Öcalan kippt griechische Minister

Nach der Festnahme des PKK-Chefs werden drei Kabinettsmitglieder in Athen entlassen. Doch das wahre Problem liegt in einer Verselbständigung des Geheimdienstes  ■ Von Niels Kadritzke

Berlin (taz) – Die Flutwelle der Öcalan-Krise hat die griechische Regierung voll erwischt. Ministerpräsident Costas Simitis hat alle Minister entlassen, die für die Dienste verantwortlich sind, denen er die Verwicklung Athens in die Fluchtgeschichte des PKK-Führers anlastet: Außenminister Theodoros Pangalos und die für Polizei und Geheimdienste zuständigen Minister Philippos Petselnikos und Alexandros Papadopoulos. Ob damit der Schaden zu begrenzen ist, bleibt abzuwarten. Zunächst bestärken die Entlassungen nur den Eindruck, daß Simitis in einer gravierenden Staatsaffäre nicht Herr der Lage, ja nicht einmal Herr der Informationen war.
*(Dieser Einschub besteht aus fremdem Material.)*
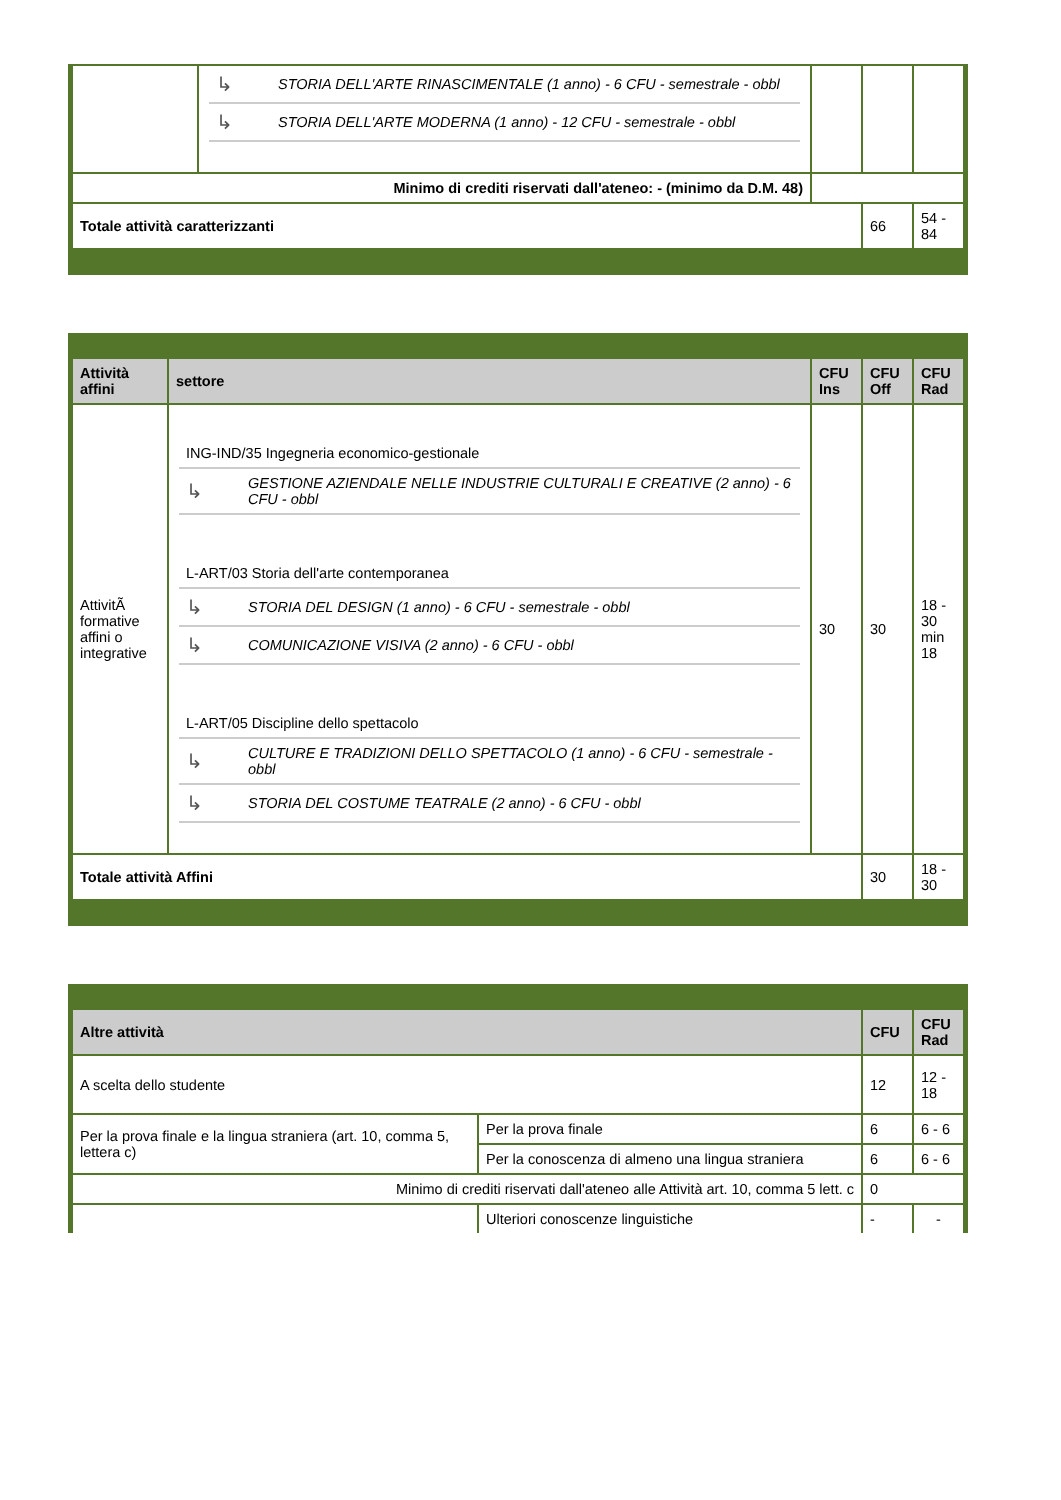| | / ↳ / STORIA DELL'ARTE RINASCIMENTALE (1 anno) - 6 CFU - semestrale - obbl / / ↳ / STORIA DELL'ARTE MODERNA (1 anno) - 12 CFU - semestrale - obbl / | | | |
| Minimo di crediti riservati dall'ateneo: - (minimo da D.M. 48) | | | | |
| Totale attività caratterizzanti | | | 66 | 54 - 84 |
| Attività affini | settore | CFU Ins | CFU Off | CFU Rad |
| --- | --- | --- | --- | --- |
| AttivitÃ formative affini o integrative | / ING-IND/35 Ingegneria economico-gestionale / / / ↳ / GESTIONE AZIENDALE NELLE INDUSTRIE CULTURALI E CREATIVE (2 anno) - 6 CFU - obbl / / L-ART/03 Storia dell'arte contemporanea / / / ↳ / STORIA DEL DESIGN (1 anno) - 6 CFU - semestrale - obbl / / ↳ / COMUNICAZIONE VISIVA (2 anno) - 6 CFU - obbl / / L-ART/05 Discipline dello spettacolo / / / ↳ / CULTURE E TRADIZIONI DELLO SPETTACOLO (1 anno) - 6 CFU - semestrale - obbl / / ↳ / STORIA DEL COSTUME TEATRALE (2 anno) - 6 CFU - obbl / | 30 | 30 | 18 - 30 min 18 |
| Totale attività Affini | | | 30 | 18 - 30 |
| Altre attività | | CFU | CFU Rad |
| --- | --- | --- | --- |
| A scelta dello studente | | 12 | 12 - 18 |
| Per la prova finale e la lingua straniera (art. 10, comma 5, lettera c) | Per la prova finale | 6 | 6 - 6 |
| | Per la conoscenza di almeno una lingua straniera | 6 | 6 - 6 |
| Minimo di crediti riservati dall'ateneo alle Attività art. 10, comma 5 lett. c | | 0 | |
| | Ulteriori conoscenze linguistiche | - | - |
In Athen zirkulieren kleine Gerüchte und große Theorien. Ein Fernsehsender präsentiert einen Agenten des Geheimdienstes EYP, der behauptet, die griechische Seite habe aktiv an der Festnahme Öcalans in Nairobi mitgewirkt. Die Mittäterthese entbehrt freilich der Brisanz, wenn man sich klarmacht, daß schon die Verfrachtung Öcalans nach Nairobi ein Himmelfahrtskommando war. Daß die CIA unter den Geheimdiensten in Kenia der Platzhirsch ist, mußte selbst der unfähige EYP wissen. Öcalan unter den Augen der CIA in der Botschaft von Nairobi zu parken, war eine kalkulierte oder bornierte, in jedem Fall aber fatale Entscheidung.

Viel explosiver ist daher die Frage, wie Öcalan überhaupt auf griechischen Boden gelangte? Pangalos hat nach seinem Rücktritt diejenigen des Verrats bezichtigt, die Öcalan „ins Land gebracht“ haben. Gemeint sind Geheimdienstkreise, die Öcalan zu einer „Notlandung“ in Griechenland ermuntert oder gar verführt haben sollen. Dabei handelt es sich offenbar um EYP-Seilschaften, deren Sympathien für den türkischen Staatsfeind Nummer eins mehr als nur platonisch waren. Und die den Simitis-Gegnern innerhalb der Regierungspartei PASOK stets beflissener zu Diensten sind als ihrem verfassungsmäßigen Dienstherrn.

Wie ernst die Lage für die Regierung ist, zeigt eine Erklärung von Vizeaußenminister Giorgos Papandreou, der von der Krise in Athen in Bonn überrascht wurde. Der Sohn des PASOK-Gründers, von Simitis-Gegnern oft als „Türkenfreund“ abgestempelt, attackiert den „Schattenstaat“ (parakratos), der strikter demokratischer Kontrolle unterworfen werden müsse. Als politische Konsequenz aus dem Fall Öcalan fordert der für EU-Angelegenheiten zuständige Papandreou ein gesamteuropäisches Konzept. Die EU solle Ankara klarmachen, daß das Kurdenproblem mit einem Schauprozeß keineswegs erledigt ist.

Mit dem Verweis auf den europäischen Kontext ist eine Kritik an der Geheimstrategie im Fall Öcalan ausgesprochen. Für die Regierung Simitis konnte es in der Tat nur eine rationale Antwort auf das Problem geben, das ihr – offenbar durch den eigenen Geheimdienst – vor die Tür gelegt wurde. Man hätte sofort die EU-Partner unterrichten und eine partnerschaftliche Lösung einklagen müssen. Allerdings wäre Griechenland wohl genauso im Stich gelassen worden wie Italien. So gesehen hat die verhängnisvolle Entscheidung Athens, Öcalan nach Nairobi zu schicken, erneut das Defizit an europäischer Solidarität offenbart.